## WHAT THE TASK ASKS
Only lines that contain the word "linejoin" are to be returned from the data below.
□ □ □ □
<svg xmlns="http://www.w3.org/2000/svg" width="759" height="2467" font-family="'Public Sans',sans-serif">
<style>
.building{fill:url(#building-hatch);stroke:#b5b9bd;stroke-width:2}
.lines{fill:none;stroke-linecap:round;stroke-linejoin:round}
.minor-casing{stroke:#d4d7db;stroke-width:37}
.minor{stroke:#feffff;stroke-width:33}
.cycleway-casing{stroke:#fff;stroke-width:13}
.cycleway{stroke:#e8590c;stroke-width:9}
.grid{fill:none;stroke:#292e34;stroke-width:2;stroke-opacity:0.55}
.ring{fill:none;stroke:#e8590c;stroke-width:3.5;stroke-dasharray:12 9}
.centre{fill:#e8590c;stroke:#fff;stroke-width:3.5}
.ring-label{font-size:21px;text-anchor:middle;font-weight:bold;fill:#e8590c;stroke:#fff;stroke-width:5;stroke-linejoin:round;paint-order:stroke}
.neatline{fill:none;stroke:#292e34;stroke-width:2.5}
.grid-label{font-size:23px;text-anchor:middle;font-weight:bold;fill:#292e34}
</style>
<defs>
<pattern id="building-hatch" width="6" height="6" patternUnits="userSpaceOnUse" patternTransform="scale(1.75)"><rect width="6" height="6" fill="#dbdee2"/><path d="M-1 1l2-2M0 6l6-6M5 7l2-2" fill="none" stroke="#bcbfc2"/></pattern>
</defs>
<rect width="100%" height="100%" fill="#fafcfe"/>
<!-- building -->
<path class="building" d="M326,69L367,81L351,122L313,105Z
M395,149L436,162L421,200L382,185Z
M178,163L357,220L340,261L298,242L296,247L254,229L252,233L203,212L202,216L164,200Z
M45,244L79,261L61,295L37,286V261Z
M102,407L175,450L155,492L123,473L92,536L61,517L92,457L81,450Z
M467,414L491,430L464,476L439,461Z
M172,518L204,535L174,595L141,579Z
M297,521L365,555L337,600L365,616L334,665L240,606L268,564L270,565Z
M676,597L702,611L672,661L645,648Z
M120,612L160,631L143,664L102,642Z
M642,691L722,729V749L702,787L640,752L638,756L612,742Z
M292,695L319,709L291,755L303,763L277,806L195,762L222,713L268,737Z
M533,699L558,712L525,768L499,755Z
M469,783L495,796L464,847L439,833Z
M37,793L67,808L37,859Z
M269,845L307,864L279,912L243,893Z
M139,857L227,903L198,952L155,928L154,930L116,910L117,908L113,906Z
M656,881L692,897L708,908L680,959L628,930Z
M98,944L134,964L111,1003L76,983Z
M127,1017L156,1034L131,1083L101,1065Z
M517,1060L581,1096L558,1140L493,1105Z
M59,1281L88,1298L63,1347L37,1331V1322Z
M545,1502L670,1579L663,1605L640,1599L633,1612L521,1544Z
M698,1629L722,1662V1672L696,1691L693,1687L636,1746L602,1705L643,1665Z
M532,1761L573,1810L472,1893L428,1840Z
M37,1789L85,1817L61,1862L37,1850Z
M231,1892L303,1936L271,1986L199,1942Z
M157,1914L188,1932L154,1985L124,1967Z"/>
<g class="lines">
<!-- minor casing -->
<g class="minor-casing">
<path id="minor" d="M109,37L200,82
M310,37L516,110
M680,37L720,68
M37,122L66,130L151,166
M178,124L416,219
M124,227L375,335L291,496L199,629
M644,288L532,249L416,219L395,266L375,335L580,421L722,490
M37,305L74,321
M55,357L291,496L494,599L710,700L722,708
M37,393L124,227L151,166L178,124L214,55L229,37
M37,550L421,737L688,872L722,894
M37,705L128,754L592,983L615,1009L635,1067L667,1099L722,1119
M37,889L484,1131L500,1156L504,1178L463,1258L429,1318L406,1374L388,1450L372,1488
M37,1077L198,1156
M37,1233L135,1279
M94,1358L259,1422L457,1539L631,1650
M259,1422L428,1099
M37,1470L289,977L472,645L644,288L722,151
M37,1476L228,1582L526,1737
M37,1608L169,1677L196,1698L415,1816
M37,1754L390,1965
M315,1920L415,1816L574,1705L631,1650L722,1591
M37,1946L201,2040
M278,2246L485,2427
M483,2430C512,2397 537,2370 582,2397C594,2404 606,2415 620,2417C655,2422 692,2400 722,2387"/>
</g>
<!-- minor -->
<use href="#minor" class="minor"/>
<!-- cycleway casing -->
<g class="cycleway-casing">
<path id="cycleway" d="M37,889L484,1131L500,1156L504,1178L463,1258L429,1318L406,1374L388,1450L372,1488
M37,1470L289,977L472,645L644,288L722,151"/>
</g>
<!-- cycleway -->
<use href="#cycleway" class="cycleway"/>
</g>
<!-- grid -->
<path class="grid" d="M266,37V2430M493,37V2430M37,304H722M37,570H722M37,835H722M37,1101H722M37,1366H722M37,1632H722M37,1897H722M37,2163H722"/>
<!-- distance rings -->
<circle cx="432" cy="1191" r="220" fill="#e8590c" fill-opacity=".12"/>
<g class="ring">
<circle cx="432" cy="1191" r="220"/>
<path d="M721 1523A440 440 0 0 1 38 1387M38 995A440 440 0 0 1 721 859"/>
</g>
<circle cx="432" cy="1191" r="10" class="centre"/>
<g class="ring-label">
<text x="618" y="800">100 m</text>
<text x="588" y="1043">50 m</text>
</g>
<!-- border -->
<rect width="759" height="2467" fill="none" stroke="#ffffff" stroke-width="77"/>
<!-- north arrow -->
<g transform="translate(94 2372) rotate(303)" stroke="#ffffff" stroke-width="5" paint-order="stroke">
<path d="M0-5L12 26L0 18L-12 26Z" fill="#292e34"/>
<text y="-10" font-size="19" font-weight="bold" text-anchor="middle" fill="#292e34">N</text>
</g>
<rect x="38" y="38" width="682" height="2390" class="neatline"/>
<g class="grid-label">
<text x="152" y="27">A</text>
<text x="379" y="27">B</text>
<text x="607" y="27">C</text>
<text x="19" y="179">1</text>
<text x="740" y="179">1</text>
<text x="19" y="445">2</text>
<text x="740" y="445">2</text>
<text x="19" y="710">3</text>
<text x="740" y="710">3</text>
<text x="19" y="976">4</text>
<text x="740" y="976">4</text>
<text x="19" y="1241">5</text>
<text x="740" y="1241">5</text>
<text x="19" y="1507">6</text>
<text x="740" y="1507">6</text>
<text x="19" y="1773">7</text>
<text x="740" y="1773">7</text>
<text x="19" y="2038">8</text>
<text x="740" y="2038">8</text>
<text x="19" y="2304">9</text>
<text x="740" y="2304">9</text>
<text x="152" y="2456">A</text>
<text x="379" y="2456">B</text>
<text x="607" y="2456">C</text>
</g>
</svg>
□ □ □ □
## RESULT OF THE TASK
.lines{fill:none;stroke-linecap:round;stroke-linejoin:round}
.ring-label{font-size:21px;text-anchor:middle;font-weight:bold;fill:#e8590c;stroke:#fff;stroke-width:5;stroke-linejoin:round;paint-order:stroke}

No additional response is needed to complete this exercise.